Quanto às duas cooperativas há a
dizer que delas são sócios tanto operários de lanifícios, como os não
operários, os operários e os patrões. A mais antiga denomina-se “A Social da
Covilhã” e a mais moderna “Cooperativa de Renovação Social”. A primeira teve
origens acentuadamente comunistas e socialistas; a segunda características
católicas.
Damos por concluído este capítulo,
ajuntando ao que dissemos, os estatutos de ambas.
A capa das brochuras dos estatutos das duas cooperativas |
Capítulo XV
Cultura Intelectual
Um dos aspectos mais cruciais do
problema social operário, em Portugal, é sem dúvida este da cultura e da
educação das massas.
A estatística dos operários que
sabem ler e escrever e a dos analfabetos são suficientemente elucidativos. A
sua clareza bastava por si, independentemente de comentários, para verificar a
agudeza do problema se não acrescesse ainda, ao mal do analfabetismo, a
deficiente formação das elites patronais, problema já exposto no capítulo
consagrado ao patronato, e a falta de educação no seio das famílias; a
desorganização que a indústria moderna trouxe aos lares com o trabalho das
mulheres e dos menores; a facilidade de penetração revolucionária nas massas,
tanto mais acentuada quanto menor é o seu poder de apreensão da verdade.
As estatísticas referentes ao
analfabetismo são preciosas para a resolução do problema da educação operária
que, como dissemos no período anterior, não é mais do que uma parcela deste
capítulo da cultura intelectual dentro da indústria dos lanifícios.
Antes de publicarmos as
estatísticas, compete-nos primeiro dizer as razões que, em certos centros do
país, nos parece explicar a maior quantidade de analfabetos, em contraposição
com outros centros onde o seu número é sensivelmente menor.
Há lugares no grémio de Gouveia em
que, embora a população industrial diga respeito unicamente a uma fábrica, o
número de analfabetos é nulo, enquanto que noutras terras, em circunstâncias
idênticas, o número de analfabetos é máximo.

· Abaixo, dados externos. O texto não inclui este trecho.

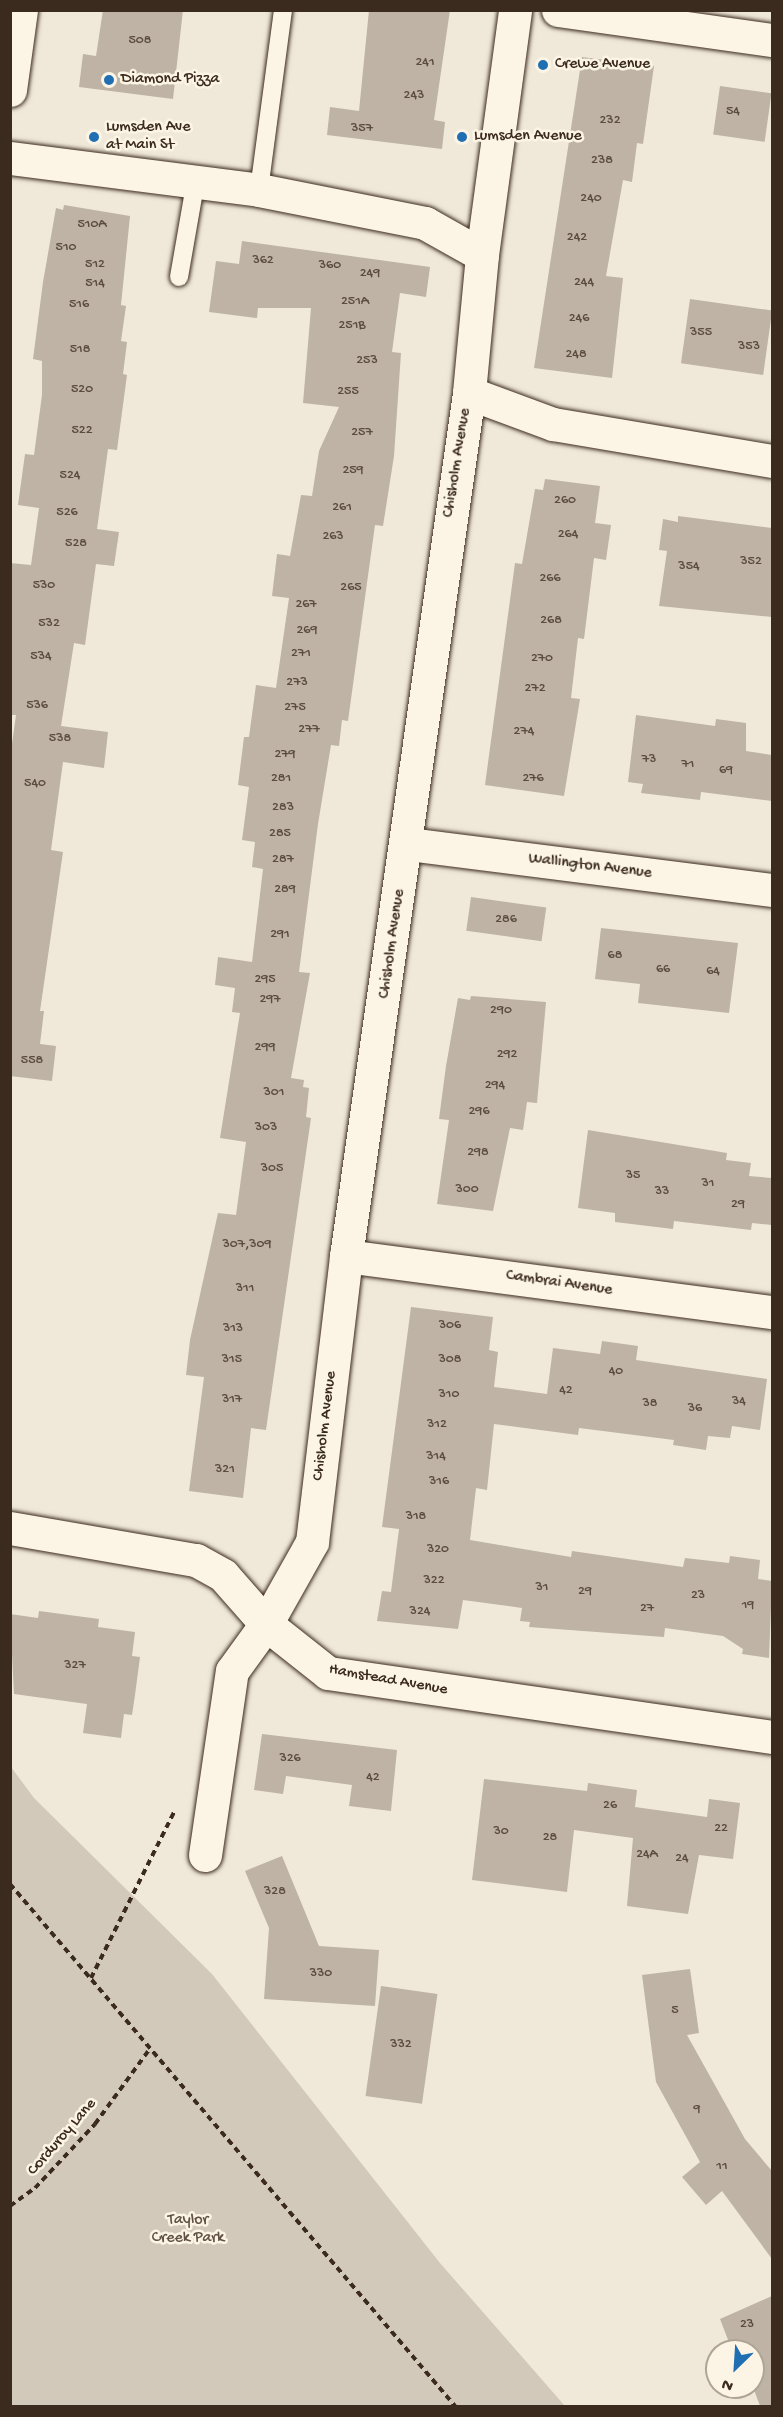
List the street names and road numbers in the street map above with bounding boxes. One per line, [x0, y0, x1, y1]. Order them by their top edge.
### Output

Em todas as terras onde floresce a
indústria de lanifícios, a organização do trabalho não pode explicar esta
diversidade de situação no problema, pelo que há que procurar as razões do
analfabetismo no maior ou menor cuidado que os professores põem no cumprimento
da lei que obriga os menores a frequentar a escola.
O problema do analfabetismo anda
muito ligado com o da educação dos filhos dos operários. Em princípio, a
educação na família é a mais perfeita – mas já vimos no capítulo consagrado à
família quanto ela é deficiente e, por vezes, prejudicial. A escola já vimos
como cumpria o seu dever: este depende unicamente o espírito de apostolado do
professor. A Mocidade Portuguesa operária, resolveria duplamente o problema;
contribuiria para a diminuição do analfabetismo e tratava da formação de
“elites” na massa operária, que o mesmo é dizer, aristocratizava a massa,
dava-lhe consciência do seu papel nacional.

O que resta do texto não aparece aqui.